- _Work instructions_:
A verbatim copy of all the data is required; the pictures should not appear in it.

- _Data shown_:
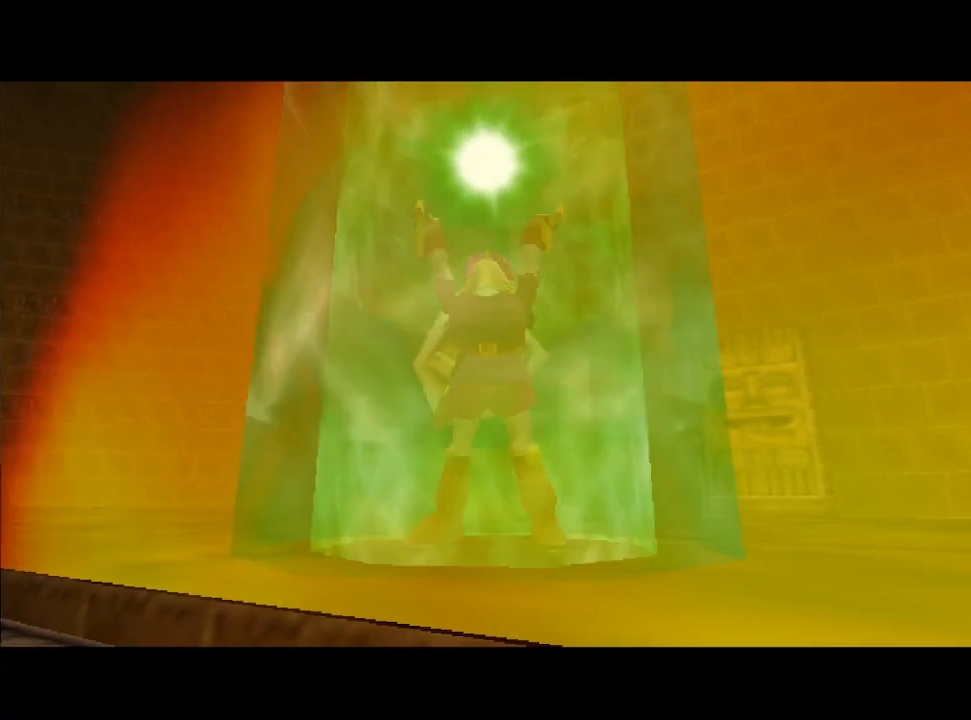
{"buttons": [], "left_stick": "up", "right_stick": "center", "events": []}
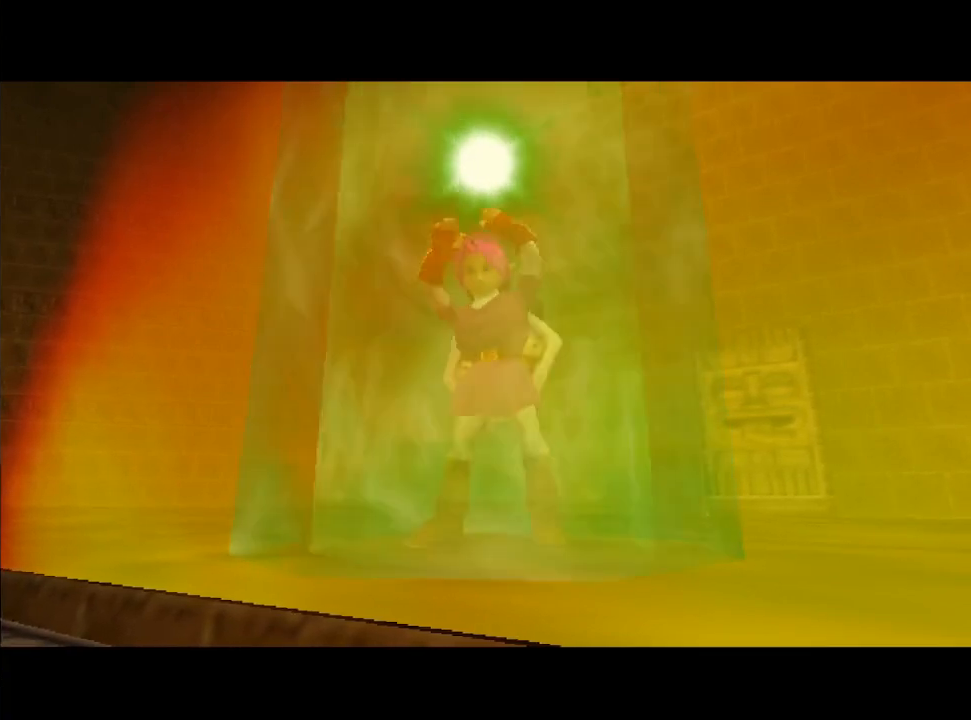
{"buttons": [], "left_stick": "up", "right_stick": "center", "events": []}
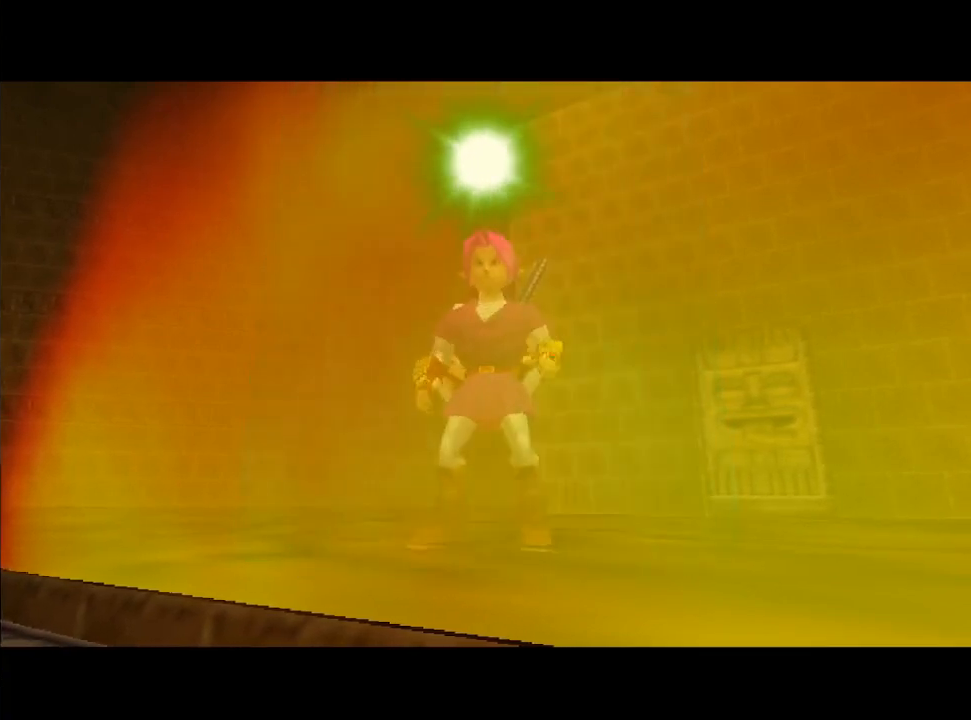
{"buttons": [], "left_stick": "up", "right_stick": "center", "events": []}
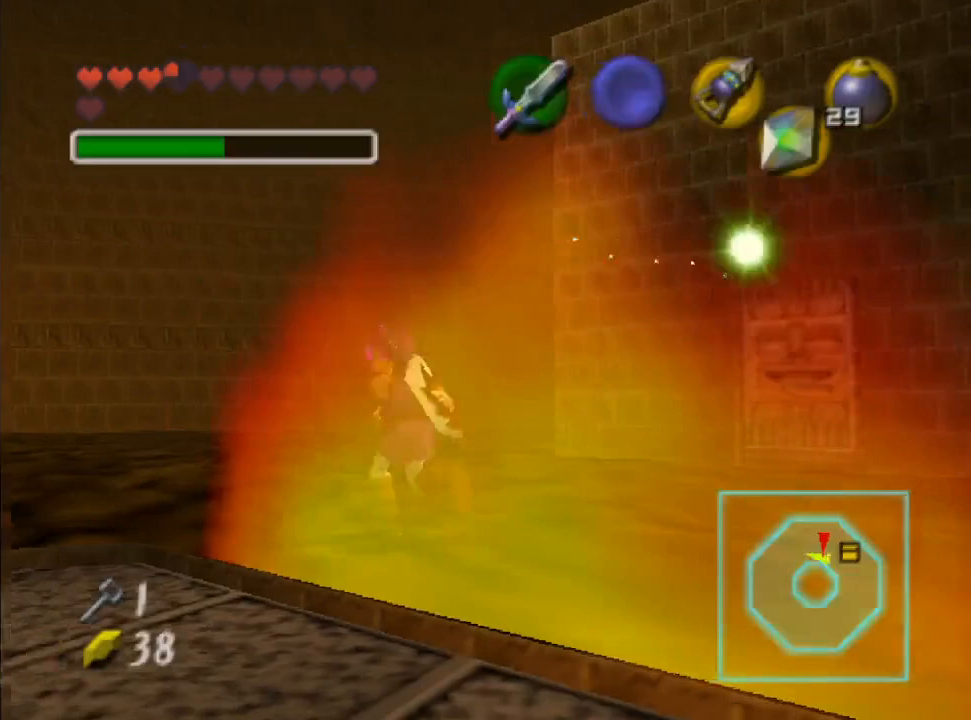
{"buttons": [], "left_stick": "up", "right_stick": "center", "events": []}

- _Exercise solution_:
{"buttons": [], "left_stick": "up", "right_stick": "center", "events": []}
{"buttons": [], "left_stick": "up", "right_stick": "center", "events": []}
{"buttons": [], "left_stick": "up", "right_stick": "center", "events": []}
{"buttons": [], "left_stick": "up", "right_stick": "center", "events": []}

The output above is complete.